A last-minute behind-closed doors effort by interests wishing to circumvent national organic standards resulted a provision hidden in the 2003 federal spending bill that would permit livestock producers to label their meat, poultry and dairy products as “organic” even if the animals are fed partly or entirely on conventional feed rather than organic feed.
As worded, Section 771 of the Fiscal Year 2003 Consolidated Budget Bill approved by Congress Thursday evening, Feb. 13, would not allow any funds to be used to enforce the 100 percent organic feed requirement for certified organic livestock operations unless a report prepared by the Secretary of Agriculture confirms organically produced feed is commercially available at no more than twice the cost of conventionally produced feed to meet current market demand. To read Section 771, click here.
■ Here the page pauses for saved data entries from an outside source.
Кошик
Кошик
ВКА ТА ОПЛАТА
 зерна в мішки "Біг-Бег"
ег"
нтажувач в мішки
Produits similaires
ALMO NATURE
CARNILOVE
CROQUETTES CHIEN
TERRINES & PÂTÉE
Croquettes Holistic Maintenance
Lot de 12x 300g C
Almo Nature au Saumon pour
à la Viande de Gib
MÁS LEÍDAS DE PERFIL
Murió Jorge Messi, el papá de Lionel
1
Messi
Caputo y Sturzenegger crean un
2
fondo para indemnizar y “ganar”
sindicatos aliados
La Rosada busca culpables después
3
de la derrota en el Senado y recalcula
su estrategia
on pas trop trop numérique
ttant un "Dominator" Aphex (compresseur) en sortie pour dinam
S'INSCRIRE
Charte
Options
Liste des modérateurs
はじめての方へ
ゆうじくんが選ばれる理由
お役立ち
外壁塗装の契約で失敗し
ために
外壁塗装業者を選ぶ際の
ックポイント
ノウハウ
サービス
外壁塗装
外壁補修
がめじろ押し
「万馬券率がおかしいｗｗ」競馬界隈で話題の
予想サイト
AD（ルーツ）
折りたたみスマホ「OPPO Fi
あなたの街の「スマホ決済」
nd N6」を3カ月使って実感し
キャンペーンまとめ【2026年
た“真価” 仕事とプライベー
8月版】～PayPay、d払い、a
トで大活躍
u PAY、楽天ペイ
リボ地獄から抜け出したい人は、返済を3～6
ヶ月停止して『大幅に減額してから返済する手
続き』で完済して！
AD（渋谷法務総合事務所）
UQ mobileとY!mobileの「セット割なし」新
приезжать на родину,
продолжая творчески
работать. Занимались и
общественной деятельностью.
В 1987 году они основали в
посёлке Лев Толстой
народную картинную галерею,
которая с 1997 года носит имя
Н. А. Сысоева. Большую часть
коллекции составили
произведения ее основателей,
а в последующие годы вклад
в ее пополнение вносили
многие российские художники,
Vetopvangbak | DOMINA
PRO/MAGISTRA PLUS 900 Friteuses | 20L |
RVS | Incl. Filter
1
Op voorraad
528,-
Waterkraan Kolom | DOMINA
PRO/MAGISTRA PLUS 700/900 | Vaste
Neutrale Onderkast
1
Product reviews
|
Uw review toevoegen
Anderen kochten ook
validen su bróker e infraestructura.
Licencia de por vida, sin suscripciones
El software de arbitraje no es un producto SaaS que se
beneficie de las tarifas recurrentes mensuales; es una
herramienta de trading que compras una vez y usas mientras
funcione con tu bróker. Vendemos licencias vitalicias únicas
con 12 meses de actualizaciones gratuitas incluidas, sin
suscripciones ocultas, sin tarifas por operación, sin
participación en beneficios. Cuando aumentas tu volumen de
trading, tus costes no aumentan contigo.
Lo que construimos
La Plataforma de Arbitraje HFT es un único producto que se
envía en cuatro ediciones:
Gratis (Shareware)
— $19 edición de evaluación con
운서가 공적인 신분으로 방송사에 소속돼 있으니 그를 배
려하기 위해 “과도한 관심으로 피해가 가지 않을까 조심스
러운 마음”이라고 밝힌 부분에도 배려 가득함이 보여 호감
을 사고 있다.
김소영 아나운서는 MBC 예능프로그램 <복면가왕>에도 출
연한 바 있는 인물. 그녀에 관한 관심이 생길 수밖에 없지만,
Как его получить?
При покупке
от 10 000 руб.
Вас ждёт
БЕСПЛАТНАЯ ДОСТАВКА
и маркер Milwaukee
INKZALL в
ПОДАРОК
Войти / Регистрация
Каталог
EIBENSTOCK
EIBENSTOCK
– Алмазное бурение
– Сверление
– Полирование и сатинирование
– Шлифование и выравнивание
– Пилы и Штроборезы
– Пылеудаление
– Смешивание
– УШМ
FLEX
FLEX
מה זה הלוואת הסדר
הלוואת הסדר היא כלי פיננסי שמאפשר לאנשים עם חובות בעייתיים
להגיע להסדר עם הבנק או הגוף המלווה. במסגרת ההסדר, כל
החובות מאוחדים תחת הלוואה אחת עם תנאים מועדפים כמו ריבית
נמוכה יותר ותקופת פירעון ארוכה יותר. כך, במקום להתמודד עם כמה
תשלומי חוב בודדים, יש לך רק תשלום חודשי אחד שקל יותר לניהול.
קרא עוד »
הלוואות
This action is in direct contradiction to the National Organic Standards implemented in October 2002, which stipulates that livestock must be fed 100 percent organic feed in order for the resulting meat, poultry or dairy products to be labeled as organic. (Click here to link to national organic standards).
As reported by The New York Times, Speaker of the House J. Dennis Hastert added the last minute provision at the request of Rep. Nathan Deal of Georgia in a closed-door meeting Feb. 12 of the House of Representatives conference committee. This was prompted at the behest of a single Georgia poultry operation that last year attempted to get representatives in Congress and USDA to create an exemption from the 100 percent organic feed requirement, but failed.